At the moment the Bank of Tanzania (BoT) captured 35 per cent of 2.32tr/- total money on circulation. The amount captured is relatively low to correct disequilibrium in the economy.Last week, Vodacom Tanzania alone transacted through M-Pesa 35bn/- a day and the trend is escalating unabated. While the number of active M-Pesa subscribers' stood at three million.
"This is attributed to the fact that the service is safe and reliable and available throughout the country," Vodacom's Managing Director, Mr Rene Meza said. This huge transactions achieved per day cannot be over emphasis, as it comes at an epoch when only about 35 per cent of 2.32tr/- of total money in circulation are in formal channels at the end of July.
BoT Governor, Prof Benno Ndulu, once said that the mobile money transfer has enabled the central bank to capture more money in circulations. "At the moment only 35 per cent of the total money in circulation is in the formal sector. The rest is not," Prof Ndulu said.
Economically, capturing a small percentage of money in circulation derails quick efforts of correcting disequilibrium in inflation, exchange rates and extended broad money supply (M3).This is because in combating, say demand push inflation, the central bank mops up excess liquidity in circulation by floating a Treasury bill. But if a big portion of money is out of the formal system this becomes difficult.
The mobile phone providers are helping the central bank to channel monies from informal to the formal system, as these transactions are captured through BoT channels. According to the regulations, mobile phones have to have a trustee account for such services deposited by agents at various banks of their choice.
And banks are adding value to mobile phone transactions by discharging their services. Therefore the more under pillow banks are finding their ways through mobile transactions, the better for the BoT to control all the money in circulation and to strategise their macroeconomic fundamentals.
Money transactions aside, let's look at the amount Vodacom is transacting per day.
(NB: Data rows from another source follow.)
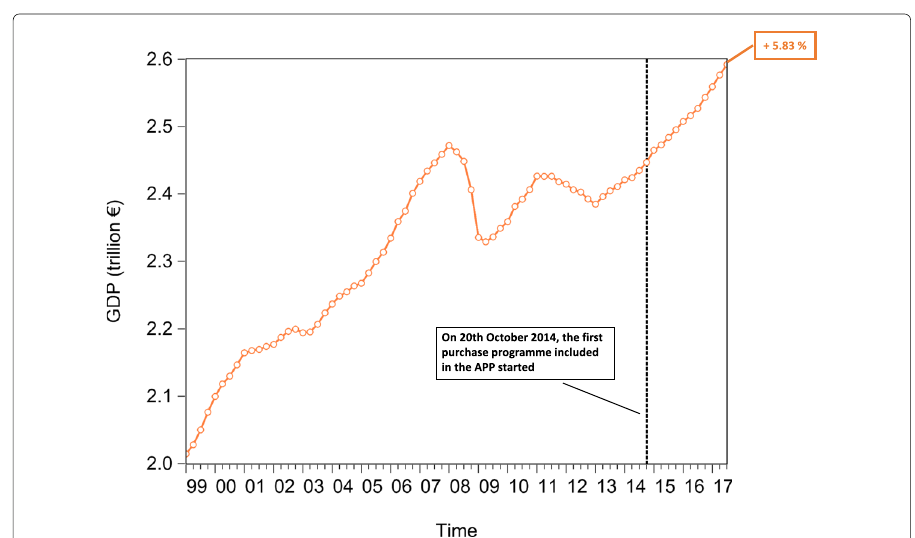
Fig. 18 Euro area GDP; 1999Q1-2017Q2. Time series of the euro area Gross Domestic Product (GDP) at market prices, over the reference period 1999Q1-2017Q2. The vertical line corresponds to the beginning of the first purchase programme (3rd Covered Bond Purchase Programme, CBPP3) included in the APP, started in 2014Q4, while the percentage on the right-hand side of the graph corresponds to our estimate of the growth rate of euro area GDP, since the initiation of QE. Data source: (European Central Bank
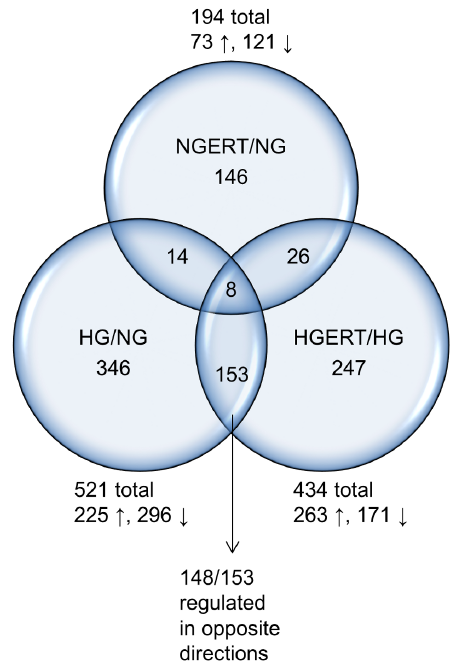
Figure 5. Venn diagram of changed transcripts. Venn diagram showing the overlap of differentially expressed transcripts after pre/co incubation with or without 5 mM erythritol (ERT) of HUVECs cultured in normal glucose (NG, 7 mM) or high glucose (HG, 30 mM) for 24 hours. Changed transcripts of the following comparisons are shown: HGERT vs HG (HGERT/HG); NGERT vs NG (NGERT/NG) and HG vs NG (HG/NG).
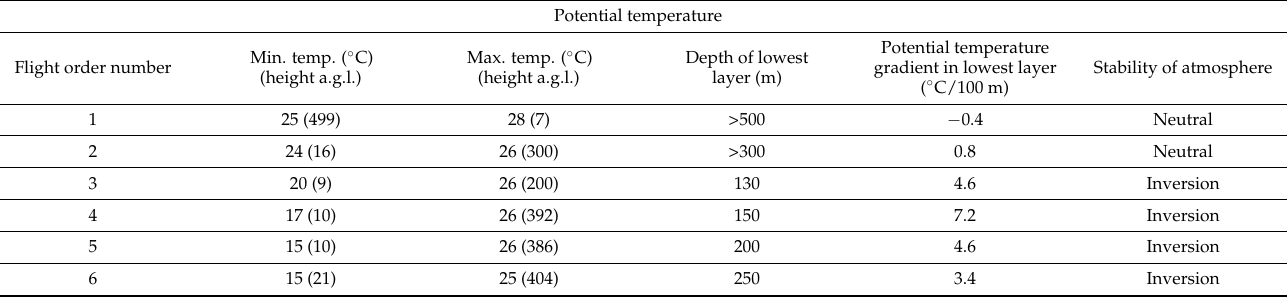
Table A2. Stability of atmosphere on 18 September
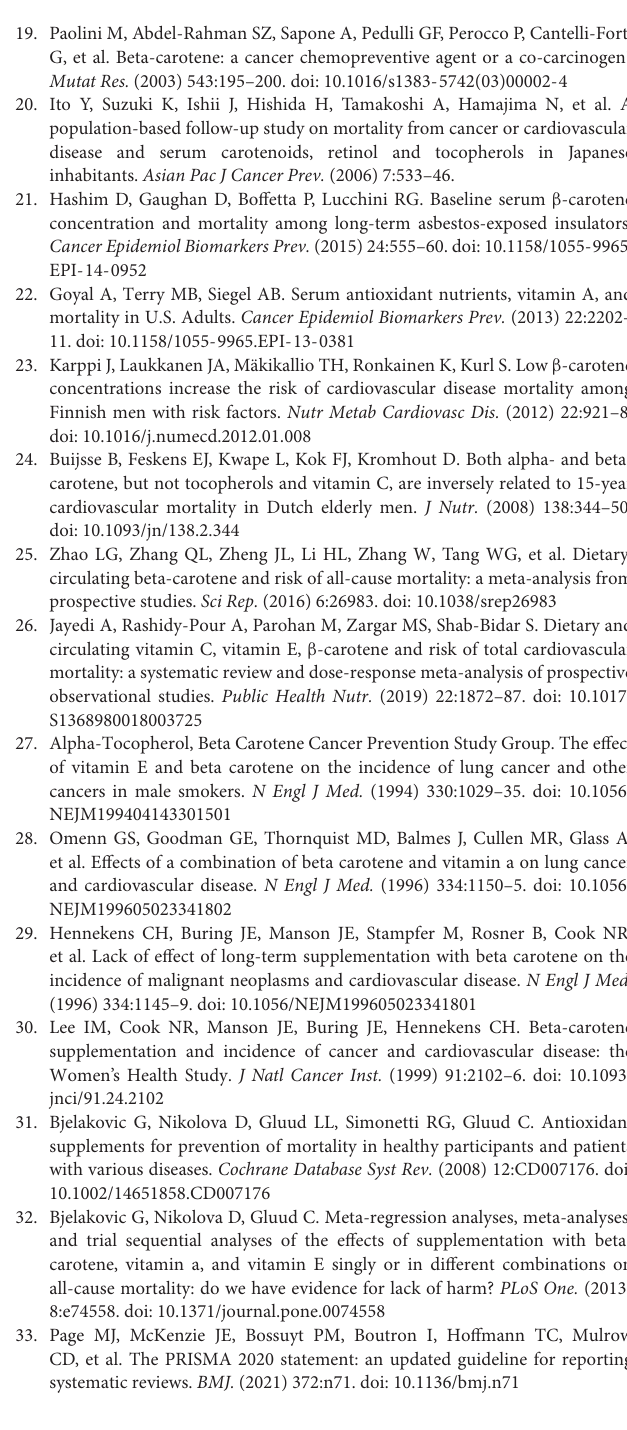
Supplementary Figure 5 | Subgroup analysis by the type of supplement (alone or in association). Supplementary Figure 6 | PRISMA checklist. Supplementary Figure 7 | Subgroup analysis by country. Supplementary Table 1 | Publication bias evaluation of each study by using the Cochrane Collaboration risk of bias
According to them this is 35bn/-, gross income. This is huge amount per day meaning in every hour, M-Pesa is transacting 1.46bn/- or 24.33m/- a minute. This is not a small sum of cash. In every passing hour, Vodacom, the largest mobile phone provider in terms of subscribers, is roughly generated 1.46bn/-, enough to foot its wage bill per month.
Suppose, out of its gross earning of 35bn/- a day, the firm if makes a one-per cent net profit which is the lowest estimation, it pocket 350m/- a day or 5.83m/- a minute as a net profit coming form M-Pesa portfolio alone. In this case, should the phone service provider firm pay Value Added Tax (VAT) of 18 per cent only on their one-per cent profit comes to 63m/- a day from M-Pesa only.
Should the business, if estimated to transact the same amount to the rest of the year, the firm is supposed to pay 5.67bn/- as VAT by December. This estimation is based only on one-per cent profit.However, Vodacom has never feature anywhere among top ten taxpayers cooperate of this land.
When asked recently, the Vodacom MD, Mr Meza, said the important thing was to glance at the taxation issue in a wider context since looking corporate tax as one line item in income statement is probably a very narrow view. "Because you're not looking at everything else that are affecting corporate tax and one of them being investments in this country," the Vodacom MD said.
"I can assure you there are not many companies that have invested over one trillion shillings in the last 10 years in infrastructure. We have built 1,300 towers across the country. So when you look at the broader picture, related to the corporate tax, which hasn't been our key contribution in the market; in terms of VAT, excise duty we generated via offering these services to customers and the 5bn/- in CSR to support the community, that is other aspect we have to look at," Mr Meza said.
M-Pesa was launched in 2008 and has turned up to be the saviour of those who could not easily access banking services and affordable and reliable means of money transfer both locally and internationally.